As with most new cartirdges, there was a quick upsurge in sales and a leveling off, but that doesn't mean that the NEW KING is dead. It's exactly what happened with every new cartridge, including the H&H. But despite what you are saying, north American hunters are looking at the NEW KING and saying " wow, this looks good! I can get H&H horsepower in CRF action in a compact rifle suited to hunting the mountains and marshes, without having to buy a some unwieldy mess with a long barrel better suited to Europe or Africa" nd to boot,Rugers business plan suggested much more limited sales than they achieved. To any business minded individual, the NEW KING sales re a HUGE success. Only an idiot would think that Ruger staked ALL it fortunes on the success of a new, medium bore cartridge.
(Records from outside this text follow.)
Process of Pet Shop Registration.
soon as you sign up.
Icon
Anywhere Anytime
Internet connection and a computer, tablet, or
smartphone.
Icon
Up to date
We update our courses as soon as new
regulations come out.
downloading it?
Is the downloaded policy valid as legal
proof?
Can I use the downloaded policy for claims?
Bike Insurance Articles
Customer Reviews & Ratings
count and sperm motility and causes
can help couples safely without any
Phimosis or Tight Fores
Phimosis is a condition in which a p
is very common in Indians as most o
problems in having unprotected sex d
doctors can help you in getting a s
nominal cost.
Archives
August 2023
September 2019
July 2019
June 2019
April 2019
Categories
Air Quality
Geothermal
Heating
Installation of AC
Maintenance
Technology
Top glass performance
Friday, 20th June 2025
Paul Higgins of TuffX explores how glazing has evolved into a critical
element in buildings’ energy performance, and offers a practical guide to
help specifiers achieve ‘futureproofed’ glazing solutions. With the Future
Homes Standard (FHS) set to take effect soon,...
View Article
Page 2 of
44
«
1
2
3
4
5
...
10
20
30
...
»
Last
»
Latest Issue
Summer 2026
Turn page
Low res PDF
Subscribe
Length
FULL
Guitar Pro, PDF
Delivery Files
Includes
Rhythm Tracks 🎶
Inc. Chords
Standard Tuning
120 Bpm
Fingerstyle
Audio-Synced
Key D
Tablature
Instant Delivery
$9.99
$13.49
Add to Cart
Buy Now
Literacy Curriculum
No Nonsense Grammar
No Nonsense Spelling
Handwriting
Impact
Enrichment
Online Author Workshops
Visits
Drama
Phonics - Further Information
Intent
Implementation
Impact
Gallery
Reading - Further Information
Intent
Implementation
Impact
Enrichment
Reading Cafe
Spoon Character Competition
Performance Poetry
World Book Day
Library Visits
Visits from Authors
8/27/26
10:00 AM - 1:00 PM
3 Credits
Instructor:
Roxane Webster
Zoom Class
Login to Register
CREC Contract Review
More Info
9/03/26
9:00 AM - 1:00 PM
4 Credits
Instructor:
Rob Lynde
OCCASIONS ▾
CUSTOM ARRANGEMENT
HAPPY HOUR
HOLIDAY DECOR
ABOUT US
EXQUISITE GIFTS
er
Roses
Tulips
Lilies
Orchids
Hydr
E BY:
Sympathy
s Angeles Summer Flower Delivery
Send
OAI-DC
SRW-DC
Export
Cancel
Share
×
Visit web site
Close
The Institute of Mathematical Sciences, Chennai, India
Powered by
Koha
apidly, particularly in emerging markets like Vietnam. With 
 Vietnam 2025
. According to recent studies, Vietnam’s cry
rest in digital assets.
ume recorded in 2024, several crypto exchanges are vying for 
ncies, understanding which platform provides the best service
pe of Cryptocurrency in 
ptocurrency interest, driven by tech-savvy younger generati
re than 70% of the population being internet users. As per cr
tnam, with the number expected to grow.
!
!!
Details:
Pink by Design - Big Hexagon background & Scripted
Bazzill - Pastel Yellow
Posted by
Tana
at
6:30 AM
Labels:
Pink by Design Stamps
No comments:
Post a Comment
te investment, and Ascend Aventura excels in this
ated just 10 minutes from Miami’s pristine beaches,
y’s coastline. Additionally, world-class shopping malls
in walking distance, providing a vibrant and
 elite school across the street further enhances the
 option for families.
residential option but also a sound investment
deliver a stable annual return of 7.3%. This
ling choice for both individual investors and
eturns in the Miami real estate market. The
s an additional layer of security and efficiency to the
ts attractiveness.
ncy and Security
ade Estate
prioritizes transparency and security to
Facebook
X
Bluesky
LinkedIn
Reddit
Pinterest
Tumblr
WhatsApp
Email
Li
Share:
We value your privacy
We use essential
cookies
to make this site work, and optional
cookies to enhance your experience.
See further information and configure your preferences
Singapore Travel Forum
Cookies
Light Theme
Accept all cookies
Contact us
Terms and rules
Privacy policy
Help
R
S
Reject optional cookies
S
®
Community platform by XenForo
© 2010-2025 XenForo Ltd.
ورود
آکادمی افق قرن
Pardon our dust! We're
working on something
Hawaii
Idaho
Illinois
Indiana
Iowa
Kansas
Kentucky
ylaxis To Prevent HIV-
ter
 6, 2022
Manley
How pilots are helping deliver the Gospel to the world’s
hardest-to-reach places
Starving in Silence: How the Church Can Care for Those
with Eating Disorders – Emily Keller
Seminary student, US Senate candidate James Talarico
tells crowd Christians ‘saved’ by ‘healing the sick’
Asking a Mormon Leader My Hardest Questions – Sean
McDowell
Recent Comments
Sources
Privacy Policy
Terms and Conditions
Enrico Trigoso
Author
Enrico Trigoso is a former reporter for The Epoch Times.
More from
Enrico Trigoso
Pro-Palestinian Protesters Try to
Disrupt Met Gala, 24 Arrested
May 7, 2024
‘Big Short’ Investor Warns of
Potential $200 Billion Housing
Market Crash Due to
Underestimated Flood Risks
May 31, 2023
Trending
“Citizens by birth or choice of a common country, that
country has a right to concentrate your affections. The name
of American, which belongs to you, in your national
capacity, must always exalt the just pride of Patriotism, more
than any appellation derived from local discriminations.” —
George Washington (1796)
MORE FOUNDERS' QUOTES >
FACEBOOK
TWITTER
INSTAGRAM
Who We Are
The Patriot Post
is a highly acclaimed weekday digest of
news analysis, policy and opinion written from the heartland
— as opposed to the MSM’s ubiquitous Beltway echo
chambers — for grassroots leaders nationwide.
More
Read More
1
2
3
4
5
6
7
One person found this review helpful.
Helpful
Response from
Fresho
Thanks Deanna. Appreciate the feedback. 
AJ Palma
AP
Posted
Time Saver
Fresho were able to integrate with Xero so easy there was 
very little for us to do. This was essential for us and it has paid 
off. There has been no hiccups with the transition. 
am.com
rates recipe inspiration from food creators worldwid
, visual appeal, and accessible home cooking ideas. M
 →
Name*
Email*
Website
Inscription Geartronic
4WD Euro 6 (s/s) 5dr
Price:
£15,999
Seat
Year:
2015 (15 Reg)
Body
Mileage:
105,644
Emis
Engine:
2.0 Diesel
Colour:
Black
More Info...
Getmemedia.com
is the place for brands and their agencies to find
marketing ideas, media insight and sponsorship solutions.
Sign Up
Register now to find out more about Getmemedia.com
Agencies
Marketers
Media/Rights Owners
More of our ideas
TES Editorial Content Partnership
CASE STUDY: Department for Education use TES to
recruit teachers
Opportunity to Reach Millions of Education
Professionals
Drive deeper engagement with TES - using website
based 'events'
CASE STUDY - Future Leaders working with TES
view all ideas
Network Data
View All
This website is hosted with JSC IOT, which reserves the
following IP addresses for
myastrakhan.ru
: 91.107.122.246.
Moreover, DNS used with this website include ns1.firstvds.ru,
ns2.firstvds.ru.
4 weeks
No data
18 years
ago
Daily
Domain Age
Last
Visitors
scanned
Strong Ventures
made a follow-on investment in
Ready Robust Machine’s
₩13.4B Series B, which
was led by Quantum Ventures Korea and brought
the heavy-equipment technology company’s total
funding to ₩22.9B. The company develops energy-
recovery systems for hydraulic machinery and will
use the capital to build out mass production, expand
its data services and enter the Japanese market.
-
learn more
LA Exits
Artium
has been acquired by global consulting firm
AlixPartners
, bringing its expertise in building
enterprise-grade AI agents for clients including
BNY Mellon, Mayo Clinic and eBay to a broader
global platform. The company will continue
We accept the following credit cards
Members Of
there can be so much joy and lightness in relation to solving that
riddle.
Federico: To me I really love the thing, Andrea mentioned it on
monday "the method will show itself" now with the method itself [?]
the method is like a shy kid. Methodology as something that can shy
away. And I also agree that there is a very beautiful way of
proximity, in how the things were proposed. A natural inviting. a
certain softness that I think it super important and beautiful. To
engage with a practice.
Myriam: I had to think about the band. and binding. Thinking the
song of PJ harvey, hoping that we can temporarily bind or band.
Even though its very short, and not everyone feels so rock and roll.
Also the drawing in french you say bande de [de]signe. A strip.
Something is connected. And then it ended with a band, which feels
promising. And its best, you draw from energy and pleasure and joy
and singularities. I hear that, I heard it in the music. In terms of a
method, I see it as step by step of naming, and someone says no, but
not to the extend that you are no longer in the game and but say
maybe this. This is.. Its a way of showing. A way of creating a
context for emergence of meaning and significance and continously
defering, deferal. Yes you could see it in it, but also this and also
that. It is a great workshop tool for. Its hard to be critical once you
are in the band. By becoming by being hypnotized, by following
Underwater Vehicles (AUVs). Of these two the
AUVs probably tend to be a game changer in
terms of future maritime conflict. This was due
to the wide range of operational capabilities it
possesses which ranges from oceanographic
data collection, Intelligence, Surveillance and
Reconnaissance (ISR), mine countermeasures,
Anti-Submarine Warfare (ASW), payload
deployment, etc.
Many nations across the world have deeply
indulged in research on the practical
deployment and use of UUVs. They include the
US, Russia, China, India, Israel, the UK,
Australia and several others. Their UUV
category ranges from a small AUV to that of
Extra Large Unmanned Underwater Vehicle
They were smart enough to figure out what people wanted (even if people didn't know what they wanted) and boldly went forward.
And we now have half a dozen gun makers interested in the NEW KING and making rifles.
You are trying to "spin" the real data to try to make it look like the NEW KING is waning in popularity, but all you say is BS.
Facts are:
Ruger has sold way more NEW KING rifles then they ever projected
There has been such a demand for ammo and brass Hornady has struggled to keep up (but thankfully it is much more available now)
Several gunmakers have started chambering the NEW KING
Nosler is making NEW KING ammo
Hunters that want an affordable, quality 375 rifle now have the NEW KING as an option.
The NEW KING has been so popular that we will never see the end of it.
There has never been a real challenger to the throne until the NEW KING showed up.
I'll tell you one thing though- If the 375 WBY had been embraced by gunmakers other than WBY, it probably would have taken away the H&H thunder. If Winchester or Remington had started marketing it, it would have killed the H&H fast. Back when it was introduced, people would have jumped on it, had rifles other than WBY been available for it.